Task goal
Please copy the lines of the data below word for word, starting at the line that contains "Combined, do Connection" and ending at the end of the data, both ends included. Leave the pictures out of your answer.

Chart understanding data:

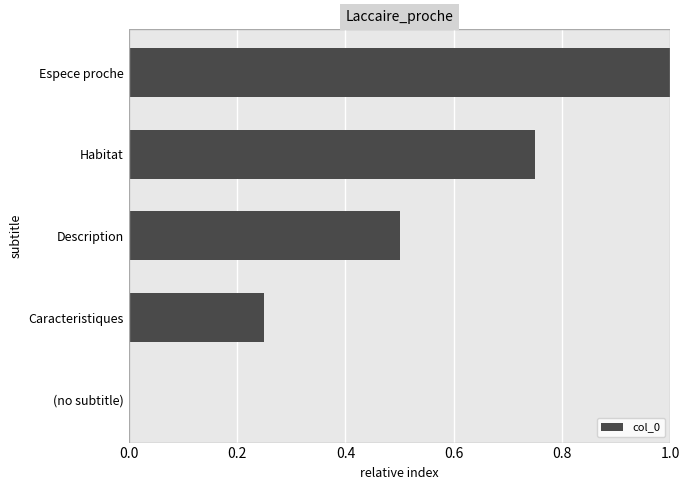

Are the bars horizontal?

Yes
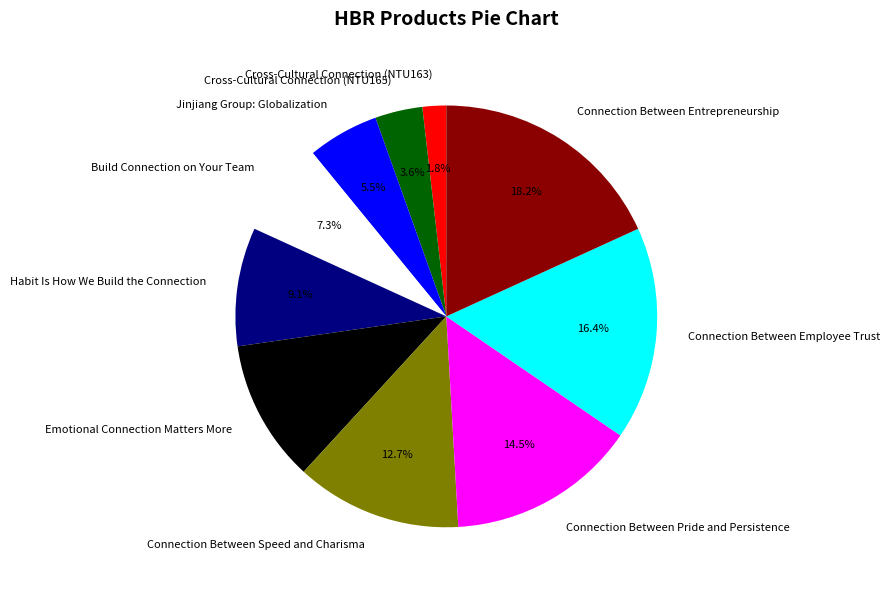

Combined, do Connection Between Pride and Persistence and Habit Is How We Build the Connection account for over 50%?

No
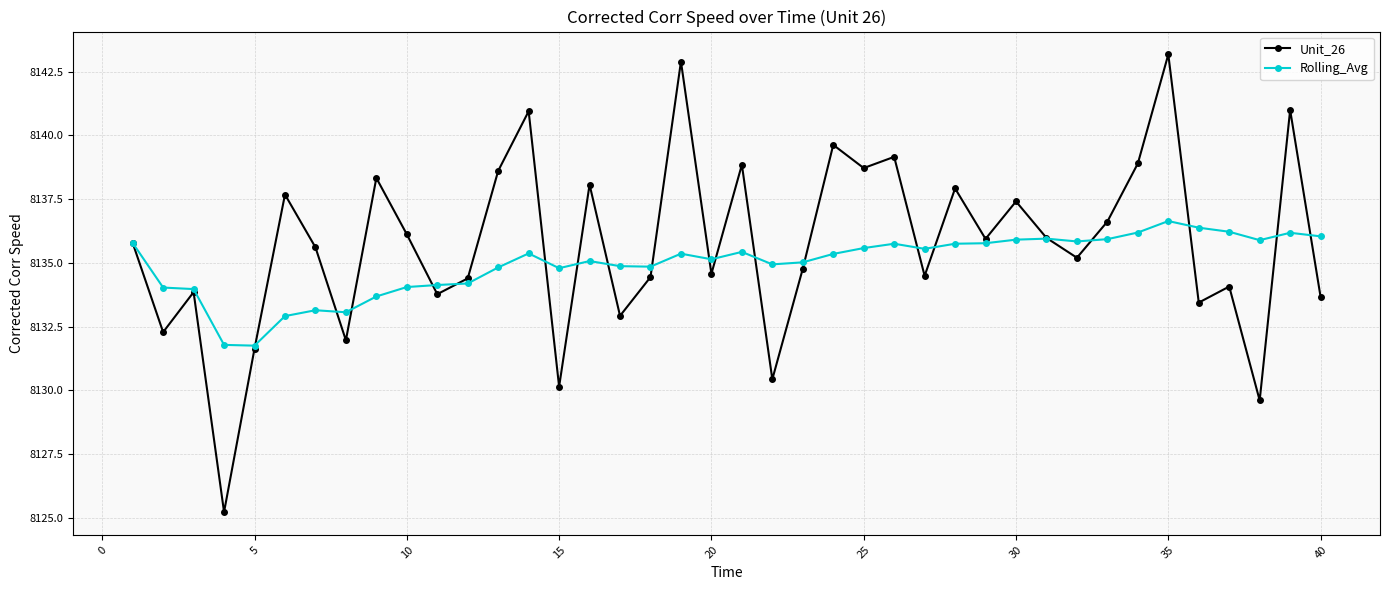

Rank the series by their maximum value, from highest to lowest.

Unit_26, Rolling_Avg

Result for this exercise
Combined, do Connection Between Pride and Persistence and Habit Is How We Build the Connection account for over 50%?

No

Rank the series by their maximum value, from highest to lowest.

Unit_26, Rolling_Avg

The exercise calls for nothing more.